# Task prompt
Reproduce every line in the material below that holds "lines".

• • • • • • •

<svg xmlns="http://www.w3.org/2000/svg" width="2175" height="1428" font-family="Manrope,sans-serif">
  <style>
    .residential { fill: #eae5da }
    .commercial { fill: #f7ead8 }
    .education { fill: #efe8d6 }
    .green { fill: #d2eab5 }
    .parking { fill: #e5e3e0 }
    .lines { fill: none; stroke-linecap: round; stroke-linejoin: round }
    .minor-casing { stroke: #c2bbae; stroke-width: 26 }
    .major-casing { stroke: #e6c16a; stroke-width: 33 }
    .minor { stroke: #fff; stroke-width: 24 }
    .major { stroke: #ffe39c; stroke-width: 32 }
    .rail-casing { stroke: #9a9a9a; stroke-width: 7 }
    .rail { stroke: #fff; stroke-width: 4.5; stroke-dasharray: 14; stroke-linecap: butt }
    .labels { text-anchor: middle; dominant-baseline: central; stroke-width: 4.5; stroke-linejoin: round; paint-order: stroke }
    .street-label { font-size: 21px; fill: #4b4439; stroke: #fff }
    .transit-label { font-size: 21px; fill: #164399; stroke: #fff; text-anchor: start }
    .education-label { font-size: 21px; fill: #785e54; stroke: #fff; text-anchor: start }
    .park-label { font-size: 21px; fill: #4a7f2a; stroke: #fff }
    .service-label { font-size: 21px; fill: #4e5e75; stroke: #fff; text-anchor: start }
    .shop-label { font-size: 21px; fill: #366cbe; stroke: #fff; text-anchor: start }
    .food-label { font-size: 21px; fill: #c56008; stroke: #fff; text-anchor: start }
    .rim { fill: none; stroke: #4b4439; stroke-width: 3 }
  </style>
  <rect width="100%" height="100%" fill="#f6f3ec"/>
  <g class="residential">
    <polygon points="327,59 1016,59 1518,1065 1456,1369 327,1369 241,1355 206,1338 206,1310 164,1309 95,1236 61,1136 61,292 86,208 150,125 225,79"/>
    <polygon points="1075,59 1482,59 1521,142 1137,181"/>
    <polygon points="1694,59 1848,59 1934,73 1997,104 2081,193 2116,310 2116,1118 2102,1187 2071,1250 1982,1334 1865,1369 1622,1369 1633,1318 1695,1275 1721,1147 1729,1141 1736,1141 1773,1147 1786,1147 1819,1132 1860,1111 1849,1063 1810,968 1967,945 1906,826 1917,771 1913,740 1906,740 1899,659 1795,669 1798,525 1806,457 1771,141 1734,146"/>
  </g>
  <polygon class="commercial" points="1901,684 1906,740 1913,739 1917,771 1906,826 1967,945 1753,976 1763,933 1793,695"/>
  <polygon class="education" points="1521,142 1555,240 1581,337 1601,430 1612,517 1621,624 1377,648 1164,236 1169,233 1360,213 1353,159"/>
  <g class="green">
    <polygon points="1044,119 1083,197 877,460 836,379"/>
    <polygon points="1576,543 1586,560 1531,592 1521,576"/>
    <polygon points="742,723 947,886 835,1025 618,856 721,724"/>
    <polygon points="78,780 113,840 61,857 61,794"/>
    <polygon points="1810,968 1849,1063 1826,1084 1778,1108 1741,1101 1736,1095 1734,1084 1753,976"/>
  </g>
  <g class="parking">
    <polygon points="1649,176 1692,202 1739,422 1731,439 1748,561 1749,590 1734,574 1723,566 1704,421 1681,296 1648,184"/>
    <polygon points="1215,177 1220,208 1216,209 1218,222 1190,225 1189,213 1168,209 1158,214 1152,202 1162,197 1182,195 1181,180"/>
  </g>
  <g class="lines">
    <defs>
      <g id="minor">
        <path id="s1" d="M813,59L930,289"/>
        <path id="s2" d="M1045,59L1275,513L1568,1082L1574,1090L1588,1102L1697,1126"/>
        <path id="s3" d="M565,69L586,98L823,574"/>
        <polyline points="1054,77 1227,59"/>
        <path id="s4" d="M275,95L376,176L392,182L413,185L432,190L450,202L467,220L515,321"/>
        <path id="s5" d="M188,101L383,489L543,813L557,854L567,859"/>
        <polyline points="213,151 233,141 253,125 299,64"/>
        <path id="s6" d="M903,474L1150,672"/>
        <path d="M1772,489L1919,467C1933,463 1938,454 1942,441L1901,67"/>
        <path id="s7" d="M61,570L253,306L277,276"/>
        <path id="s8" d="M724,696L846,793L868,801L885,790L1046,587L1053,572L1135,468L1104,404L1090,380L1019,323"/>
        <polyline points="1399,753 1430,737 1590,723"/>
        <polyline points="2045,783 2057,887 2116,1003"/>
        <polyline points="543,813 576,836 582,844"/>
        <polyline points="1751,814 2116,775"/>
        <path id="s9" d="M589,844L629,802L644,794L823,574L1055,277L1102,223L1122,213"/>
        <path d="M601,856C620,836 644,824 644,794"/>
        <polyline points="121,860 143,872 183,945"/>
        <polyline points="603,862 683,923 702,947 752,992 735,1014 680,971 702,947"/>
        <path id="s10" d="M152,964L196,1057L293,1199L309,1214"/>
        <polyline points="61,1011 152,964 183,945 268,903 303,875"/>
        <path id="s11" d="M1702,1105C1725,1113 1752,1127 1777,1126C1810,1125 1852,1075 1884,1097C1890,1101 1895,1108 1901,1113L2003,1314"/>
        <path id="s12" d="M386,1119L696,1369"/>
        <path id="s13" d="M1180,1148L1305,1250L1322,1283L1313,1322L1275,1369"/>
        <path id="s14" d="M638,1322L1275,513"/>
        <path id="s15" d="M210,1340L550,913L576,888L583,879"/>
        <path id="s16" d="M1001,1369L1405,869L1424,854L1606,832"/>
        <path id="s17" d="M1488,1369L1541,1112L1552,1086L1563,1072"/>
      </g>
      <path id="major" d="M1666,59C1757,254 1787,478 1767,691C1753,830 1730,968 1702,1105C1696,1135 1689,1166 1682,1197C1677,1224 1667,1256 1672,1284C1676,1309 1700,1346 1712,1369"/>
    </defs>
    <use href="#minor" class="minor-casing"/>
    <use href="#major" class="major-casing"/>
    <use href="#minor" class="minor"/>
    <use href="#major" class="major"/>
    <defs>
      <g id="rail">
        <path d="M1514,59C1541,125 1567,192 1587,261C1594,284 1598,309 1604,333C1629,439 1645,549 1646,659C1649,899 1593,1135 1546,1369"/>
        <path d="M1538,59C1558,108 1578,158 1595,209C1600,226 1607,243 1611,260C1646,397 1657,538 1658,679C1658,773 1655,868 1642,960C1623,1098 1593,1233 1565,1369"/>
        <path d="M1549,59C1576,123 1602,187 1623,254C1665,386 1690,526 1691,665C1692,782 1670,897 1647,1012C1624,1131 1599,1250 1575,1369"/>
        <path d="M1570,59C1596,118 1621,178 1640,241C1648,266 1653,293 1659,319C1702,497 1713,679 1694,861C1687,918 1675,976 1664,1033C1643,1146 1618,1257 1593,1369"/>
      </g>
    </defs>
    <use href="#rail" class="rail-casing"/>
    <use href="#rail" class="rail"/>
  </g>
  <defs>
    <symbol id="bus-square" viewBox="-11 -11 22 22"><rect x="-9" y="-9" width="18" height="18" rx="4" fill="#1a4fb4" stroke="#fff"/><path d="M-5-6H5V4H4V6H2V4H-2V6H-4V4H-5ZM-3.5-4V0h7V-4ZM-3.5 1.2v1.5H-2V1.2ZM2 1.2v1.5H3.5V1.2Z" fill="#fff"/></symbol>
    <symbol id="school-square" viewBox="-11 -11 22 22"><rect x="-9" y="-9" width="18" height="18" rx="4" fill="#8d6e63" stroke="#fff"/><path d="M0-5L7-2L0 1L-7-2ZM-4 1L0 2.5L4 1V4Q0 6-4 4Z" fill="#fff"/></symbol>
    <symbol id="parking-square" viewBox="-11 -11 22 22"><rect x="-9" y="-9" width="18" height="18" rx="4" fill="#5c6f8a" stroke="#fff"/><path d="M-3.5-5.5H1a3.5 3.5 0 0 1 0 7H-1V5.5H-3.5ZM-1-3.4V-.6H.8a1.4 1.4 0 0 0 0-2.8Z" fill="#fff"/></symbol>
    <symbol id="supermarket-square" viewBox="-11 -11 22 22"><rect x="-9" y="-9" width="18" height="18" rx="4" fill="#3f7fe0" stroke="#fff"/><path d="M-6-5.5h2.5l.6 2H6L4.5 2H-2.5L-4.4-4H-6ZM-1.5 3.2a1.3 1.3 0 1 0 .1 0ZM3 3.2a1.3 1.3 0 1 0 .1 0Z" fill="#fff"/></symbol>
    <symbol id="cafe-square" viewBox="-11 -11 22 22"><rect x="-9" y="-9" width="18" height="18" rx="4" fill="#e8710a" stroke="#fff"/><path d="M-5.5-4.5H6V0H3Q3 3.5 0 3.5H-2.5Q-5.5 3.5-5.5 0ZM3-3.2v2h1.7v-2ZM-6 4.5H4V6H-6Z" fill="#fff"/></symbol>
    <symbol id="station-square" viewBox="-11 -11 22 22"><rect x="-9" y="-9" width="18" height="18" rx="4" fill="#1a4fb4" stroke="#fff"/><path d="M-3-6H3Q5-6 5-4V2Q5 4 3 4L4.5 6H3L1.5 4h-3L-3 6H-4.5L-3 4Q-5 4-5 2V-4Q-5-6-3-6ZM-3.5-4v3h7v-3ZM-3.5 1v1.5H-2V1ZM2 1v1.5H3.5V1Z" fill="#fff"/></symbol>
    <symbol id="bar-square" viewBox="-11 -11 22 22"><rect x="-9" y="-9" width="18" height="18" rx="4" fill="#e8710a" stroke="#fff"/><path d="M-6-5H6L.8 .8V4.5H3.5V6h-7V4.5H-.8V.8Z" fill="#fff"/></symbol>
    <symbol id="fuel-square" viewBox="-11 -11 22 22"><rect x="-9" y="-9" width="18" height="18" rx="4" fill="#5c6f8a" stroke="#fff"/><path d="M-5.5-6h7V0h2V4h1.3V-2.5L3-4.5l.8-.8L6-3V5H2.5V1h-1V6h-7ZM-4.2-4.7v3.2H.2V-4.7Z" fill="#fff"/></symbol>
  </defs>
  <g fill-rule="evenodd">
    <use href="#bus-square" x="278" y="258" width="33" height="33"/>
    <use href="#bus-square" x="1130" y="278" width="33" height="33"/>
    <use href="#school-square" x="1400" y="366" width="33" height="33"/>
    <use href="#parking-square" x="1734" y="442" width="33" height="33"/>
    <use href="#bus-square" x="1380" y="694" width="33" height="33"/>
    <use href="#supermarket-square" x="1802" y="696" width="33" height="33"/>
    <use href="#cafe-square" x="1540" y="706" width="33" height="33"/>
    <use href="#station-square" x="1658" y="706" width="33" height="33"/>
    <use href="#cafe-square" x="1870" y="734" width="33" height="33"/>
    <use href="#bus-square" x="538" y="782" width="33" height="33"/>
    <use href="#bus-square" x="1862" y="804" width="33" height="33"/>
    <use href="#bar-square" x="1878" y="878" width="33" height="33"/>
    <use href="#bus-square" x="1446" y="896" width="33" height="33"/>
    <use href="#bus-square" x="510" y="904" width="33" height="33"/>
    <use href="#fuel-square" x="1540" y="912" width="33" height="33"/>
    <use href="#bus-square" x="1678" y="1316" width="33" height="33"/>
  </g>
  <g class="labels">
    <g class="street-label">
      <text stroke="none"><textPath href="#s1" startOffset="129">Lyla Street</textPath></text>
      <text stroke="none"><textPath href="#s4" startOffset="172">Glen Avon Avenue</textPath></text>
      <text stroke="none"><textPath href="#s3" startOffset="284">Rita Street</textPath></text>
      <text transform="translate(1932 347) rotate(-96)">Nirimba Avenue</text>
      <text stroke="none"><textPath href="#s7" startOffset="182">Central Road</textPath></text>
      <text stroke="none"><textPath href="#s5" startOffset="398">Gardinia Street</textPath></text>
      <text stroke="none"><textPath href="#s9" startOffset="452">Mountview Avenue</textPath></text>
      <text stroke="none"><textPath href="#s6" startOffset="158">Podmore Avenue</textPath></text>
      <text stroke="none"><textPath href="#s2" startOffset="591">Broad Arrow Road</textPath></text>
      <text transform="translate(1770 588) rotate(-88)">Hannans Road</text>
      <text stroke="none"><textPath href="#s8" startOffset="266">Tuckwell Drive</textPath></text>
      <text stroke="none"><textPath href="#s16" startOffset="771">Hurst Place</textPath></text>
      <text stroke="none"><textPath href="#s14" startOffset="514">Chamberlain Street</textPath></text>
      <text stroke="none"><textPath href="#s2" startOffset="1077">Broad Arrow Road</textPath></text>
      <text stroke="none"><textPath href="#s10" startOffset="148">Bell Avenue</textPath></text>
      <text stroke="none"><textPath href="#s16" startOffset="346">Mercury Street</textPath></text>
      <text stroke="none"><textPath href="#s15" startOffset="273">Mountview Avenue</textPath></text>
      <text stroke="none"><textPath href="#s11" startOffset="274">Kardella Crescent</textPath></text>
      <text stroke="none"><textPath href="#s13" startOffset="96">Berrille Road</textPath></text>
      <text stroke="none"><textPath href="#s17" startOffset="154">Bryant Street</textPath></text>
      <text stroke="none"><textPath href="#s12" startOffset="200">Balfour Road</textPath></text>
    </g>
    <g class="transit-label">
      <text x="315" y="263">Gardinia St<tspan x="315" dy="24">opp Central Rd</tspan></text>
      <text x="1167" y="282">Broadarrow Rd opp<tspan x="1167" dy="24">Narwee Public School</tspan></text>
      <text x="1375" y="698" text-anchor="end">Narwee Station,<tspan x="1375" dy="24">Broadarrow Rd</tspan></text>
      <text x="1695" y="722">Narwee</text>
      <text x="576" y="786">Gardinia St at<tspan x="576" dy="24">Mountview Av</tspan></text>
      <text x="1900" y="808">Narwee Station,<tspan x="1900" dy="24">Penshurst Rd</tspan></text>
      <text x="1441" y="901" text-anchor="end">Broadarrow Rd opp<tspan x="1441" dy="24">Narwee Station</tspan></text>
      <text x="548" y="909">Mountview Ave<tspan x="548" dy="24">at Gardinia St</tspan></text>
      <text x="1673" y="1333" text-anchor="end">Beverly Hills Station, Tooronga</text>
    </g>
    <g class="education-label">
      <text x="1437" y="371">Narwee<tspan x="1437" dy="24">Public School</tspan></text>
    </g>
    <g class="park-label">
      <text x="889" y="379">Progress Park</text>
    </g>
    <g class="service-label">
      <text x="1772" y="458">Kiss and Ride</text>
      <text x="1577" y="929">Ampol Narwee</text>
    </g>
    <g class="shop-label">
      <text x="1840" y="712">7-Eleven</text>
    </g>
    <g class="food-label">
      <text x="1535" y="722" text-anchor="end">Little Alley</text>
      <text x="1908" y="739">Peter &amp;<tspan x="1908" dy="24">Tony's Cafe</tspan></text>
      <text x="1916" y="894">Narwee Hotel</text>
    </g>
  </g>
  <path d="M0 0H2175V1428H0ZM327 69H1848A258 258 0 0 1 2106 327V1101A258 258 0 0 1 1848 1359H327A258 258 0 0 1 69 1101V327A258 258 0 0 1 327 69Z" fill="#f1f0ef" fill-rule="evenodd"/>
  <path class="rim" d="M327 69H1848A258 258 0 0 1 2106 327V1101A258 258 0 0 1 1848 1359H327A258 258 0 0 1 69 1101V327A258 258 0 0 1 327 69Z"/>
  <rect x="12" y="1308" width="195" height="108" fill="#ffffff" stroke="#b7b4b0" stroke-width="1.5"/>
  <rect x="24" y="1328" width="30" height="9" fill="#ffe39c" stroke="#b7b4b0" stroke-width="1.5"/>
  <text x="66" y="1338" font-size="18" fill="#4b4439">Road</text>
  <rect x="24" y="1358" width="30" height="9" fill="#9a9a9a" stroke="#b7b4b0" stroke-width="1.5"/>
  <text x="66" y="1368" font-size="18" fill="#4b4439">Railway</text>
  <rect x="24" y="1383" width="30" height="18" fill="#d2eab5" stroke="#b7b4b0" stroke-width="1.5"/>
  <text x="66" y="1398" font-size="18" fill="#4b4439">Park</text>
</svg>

• • • • • • •

# Written solution
    .lines { fill: none; stroke-linecap: round; stroke-linejoin: round }
  <g class="lines">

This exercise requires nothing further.